Masnur juga menambahkan, ada kepentingan energi murah dan kepentingan lingkungan kerap bertolak belakang. 

"Ketika kepentingan politiknya mengarah ke ekonomi, sudah pasti lingkungan diabaikan," tuturnya dalam diskusi yang diselenggarakan oleh Society of Indonesian Environmental Journalis (SIEJ), Bentalanews.id atas dukungan Trend Asia.

Diskusi interaktif diselenggarakan di Toko Kopi Lin, Kota Pekanbaru, Selasa 10 Oktober 2023, sore. Sebanyak 30 peserta yang berasal dari kalangan mahasiswa, jurnalis, persma dan NGO di Riau cukup antusias mengikuti rangkaian kegiatan. Sebelum memulai diskusi, diawali nonton bareng (nobar) film dokumenter berjudul "Memukul Jatuh Mengadili PLTU" Garapan Tempo TV.

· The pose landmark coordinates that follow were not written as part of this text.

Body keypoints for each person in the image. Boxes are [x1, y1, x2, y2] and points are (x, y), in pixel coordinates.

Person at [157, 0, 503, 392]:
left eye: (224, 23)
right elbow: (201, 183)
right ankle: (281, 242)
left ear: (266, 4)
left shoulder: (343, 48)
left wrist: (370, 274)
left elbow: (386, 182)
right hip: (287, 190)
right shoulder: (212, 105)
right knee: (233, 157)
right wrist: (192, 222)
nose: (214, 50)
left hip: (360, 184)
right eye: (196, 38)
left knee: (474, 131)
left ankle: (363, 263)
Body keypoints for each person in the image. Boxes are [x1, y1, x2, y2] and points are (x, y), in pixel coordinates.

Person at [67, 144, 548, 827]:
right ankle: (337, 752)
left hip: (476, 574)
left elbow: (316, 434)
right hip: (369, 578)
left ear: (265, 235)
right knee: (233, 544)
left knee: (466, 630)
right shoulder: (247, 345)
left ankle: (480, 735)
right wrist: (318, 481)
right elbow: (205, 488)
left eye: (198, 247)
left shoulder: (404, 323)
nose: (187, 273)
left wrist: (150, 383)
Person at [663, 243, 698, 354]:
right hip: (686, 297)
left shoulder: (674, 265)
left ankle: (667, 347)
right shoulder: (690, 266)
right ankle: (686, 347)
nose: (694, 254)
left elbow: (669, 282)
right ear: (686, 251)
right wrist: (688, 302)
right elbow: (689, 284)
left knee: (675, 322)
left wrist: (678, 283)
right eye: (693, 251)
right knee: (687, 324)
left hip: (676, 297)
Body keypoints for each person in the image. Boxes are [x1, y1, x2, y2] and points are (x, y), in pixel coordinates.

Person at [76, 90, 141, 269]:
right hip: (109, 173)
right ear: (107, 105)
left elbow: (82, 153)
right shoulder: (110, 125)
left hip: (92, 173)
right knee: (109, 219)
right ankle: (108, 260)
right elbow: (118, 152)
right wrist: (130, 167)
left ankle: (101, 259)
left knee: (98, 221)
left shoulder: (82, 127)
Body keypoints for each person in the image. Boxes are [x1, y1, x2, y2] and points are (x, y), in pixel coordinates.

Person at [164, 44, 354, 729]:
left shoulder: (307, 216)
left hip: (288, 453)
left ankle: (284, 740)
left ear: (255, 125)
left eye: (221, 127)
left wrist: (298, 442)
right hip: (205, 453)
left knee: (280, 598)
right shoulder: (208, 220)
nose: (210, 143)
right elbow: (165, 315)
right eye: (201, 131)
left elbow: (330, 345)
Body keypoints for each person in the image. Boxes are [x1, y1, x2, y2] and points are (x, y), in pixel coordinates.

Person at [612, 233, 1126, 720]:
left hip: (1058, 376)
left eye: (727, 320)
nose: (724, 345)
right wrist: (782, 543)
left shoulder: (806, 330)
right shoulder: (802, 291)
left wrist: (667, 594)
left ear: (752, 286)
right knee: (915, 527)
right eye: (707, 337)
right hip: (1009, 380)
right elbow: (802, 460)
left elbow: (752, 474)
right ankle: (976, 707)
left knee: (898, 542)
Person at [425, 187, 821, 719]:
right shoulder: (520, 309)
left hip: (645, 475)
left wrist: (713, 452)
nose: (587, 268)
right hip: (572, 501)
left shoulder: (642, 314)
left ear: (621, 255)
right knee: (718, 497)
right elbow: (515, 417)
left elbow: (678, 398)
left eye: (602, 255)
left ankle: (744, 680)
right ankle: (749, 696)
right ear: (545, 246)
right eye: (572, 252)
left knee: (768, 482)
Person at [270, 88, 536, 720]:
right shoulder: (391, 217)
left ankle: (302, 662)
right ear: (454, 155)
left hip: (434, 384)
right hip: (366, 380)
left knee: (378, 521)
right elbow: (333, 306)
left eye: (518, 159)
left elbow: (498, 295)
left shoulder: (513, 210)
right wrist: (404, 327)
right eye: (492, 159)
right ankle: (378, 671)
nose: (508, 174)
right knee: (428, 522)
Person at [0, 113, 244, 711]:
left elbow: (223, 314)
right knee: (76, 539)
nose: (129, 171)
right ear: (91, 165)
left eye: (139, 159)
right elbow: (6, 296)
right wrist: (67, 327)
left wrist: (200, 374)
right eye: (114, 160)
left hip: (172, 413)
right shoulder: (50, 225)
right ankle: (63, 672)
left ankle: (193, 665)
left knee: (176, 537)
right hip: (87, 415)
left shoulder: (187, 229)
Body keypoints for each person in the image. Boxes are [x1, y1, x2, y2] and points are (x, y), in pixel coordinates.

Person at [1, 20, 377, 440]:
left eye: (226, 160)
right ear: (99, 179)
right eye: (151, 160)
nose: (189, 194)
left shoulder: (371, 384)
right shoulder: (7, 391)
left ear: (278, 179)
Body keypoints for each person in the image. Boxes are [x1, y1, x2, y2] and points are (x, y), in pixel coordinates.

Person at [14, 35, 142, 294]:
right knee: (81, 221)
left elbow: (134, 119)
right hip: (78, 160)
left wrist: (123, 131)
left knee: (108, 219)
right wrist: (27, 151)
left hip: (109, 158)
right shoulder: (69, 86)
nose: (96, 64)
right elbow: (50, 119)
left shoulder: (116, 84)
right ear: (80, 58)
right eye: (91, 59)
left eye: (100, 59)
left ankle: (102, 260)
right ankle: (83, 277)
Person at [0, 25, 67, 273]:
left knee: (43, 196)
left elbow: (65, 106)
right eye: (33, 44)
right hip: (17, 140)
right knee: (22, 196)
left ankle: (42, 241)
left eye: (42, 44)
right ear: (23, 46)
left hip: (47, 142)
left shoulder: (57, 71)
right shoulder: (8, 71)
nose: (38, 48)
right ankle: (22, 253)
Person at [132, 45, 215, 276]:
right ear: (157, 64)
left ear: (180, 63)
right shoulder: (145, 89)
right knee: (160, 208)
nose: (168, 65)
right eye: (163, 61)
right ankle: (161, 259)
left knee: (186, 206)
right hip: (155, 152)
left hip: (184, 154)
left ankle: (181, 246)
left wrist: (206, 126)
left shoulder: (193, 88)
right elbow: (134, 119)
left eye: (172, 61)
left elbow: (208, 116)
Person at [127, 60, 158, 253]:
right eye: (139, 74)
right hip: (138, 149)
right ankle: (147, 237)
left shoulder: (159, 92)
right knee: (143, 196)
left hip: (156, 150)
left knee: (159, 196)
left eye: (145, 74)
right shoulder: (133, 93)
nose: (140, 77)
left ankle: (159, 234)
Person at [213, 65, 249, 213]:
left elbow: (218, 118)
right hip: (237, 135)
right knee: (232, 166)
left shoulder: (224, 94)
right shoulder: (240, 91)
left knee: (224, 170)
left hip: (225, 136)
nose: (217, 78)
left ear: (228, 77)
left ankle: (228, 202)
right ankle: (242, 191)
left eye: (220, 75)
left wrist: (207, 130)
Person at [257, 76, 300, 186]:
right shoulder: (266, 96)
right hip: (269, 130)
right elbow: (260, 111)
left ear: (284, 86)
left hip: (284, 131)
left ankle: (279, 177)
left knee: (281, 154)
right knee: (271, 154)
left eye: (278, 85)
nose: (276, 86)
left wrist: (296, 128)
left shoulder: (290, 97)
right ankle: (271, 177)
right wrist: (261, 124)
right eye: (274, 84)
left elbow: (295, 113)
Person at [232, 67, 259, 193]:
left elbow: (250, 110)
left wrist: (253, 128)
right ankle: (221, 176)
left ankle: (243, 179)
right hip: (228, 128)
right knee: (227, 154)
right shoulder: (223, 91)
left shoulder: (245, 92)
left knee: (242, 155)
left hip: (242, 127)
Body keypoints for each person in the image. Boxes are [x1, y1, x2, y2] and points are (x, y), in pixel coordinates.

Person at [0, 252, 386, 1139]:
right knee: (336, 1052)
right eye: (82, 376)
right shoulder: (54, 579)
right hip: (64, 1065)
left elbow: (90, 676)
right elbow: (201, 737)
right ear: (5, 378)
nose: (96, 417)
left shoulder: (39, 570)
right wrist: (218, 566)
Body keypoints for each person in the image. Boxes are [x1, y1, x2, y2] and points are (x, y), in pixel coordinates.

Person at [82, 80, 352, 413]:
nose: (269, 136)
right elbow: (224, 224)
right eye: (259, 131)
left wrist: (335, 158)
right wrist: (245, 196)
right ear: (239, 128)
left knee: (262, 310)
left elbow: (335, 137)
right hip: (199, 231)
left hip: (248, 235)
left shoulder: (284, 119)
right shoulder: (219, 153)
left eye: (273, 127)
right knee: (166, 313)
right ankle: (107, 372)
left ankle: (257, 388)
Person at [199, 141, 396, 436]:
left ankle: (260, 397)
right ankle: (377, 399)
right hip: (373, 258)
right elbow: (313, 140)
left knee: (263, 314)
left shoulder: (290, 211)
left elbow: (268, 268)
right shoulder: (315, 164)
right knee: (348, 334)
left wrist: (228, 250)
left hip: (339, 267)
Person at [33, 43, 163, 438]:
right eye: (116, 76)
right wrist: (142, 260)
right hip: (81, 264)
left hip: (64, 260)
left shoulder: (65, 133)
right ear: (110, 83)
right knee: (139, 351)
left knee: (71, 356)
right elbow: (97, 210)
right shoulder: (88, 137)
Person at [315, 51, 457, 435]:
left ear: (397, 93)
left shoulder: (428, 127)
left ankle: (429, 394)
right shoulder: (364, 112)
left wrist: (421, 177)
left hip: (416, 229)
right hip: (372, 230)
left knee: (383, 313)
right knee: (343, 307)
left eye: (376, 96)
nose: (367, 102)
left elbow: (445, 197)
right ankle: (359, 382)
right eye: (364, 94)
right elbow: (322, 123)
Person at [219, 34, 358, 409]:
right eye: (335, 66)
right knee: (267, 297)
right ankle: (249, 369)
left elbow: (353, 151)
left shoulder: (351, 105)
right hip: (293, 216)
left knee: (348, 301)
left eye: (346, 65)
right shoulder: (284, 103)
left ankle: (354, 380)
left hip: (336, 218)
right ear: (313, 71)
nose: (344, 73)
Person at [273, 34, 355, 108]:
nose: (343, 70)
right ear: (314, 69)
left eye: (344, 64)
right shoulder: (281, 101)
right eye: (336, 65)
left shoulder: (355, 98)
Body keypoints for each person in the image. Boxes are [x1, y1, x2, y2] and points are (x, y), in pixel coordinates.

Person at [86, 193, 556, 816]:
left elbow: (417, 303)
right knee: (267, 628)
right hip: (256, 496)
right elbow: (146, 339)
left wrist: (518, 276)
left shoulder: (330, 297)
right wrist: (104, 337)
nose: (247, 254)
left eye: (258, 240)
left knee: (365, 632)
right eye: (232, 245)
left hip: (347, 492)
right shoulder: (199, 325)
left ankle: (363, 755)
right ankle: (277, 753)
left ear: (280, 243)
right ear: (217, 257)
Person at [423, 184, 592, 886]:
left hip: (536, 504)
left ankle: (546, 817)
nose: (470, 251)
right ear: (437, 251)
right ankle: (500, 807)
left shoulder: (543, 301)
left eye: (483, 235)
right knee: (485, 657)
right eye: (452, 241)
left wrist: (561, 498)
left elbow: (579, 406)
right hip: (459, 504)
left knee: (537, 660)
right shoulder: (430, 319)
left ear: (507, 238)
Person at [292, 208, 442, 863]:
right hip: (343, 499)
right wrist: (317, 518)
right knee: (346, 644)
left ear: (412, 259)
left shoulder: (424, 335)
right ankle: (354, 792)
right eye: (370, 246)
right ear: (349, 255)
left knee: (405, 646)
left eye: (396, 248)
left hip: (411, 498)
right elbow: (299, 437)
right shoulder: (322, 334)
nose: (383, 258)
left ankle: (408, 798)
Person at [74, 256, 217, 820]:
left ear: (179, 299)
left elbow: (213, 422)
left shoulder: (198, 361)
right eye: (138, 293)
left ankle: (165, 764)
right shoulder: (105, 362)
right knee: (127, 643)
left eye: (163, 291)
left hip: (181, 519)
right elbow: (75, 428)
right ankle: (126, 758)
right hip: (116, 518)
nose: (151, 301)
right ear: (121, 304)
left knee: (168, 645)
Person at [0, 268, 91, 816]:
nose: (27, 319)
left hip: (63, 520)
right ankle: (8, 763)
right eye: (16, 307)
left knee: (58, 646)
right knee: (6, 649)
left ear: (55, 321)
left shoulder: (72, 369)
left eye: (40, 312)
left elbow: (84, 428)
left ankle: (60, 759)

Koordinator SIEJ Simpul Riau, Ilham Yafiz berharap, peserta diskusi kali ini dapat mengetahui sejauh mana penerapan program Riau Hijau yang sudah dicanangkan oleh pasangan Gubernur dan Wakil Gubernur Riau periode 2019-2024 tersebut. 

"Diskusi kali ini membahas program Riau Hijau yang dicanangkan oleh Gubernur Syamsuar dan Wakil Gubernur Edy Natar Nasution. Apakah sudah terselesaikan dengan baik, program Riau Hijau ini?" tuturnya.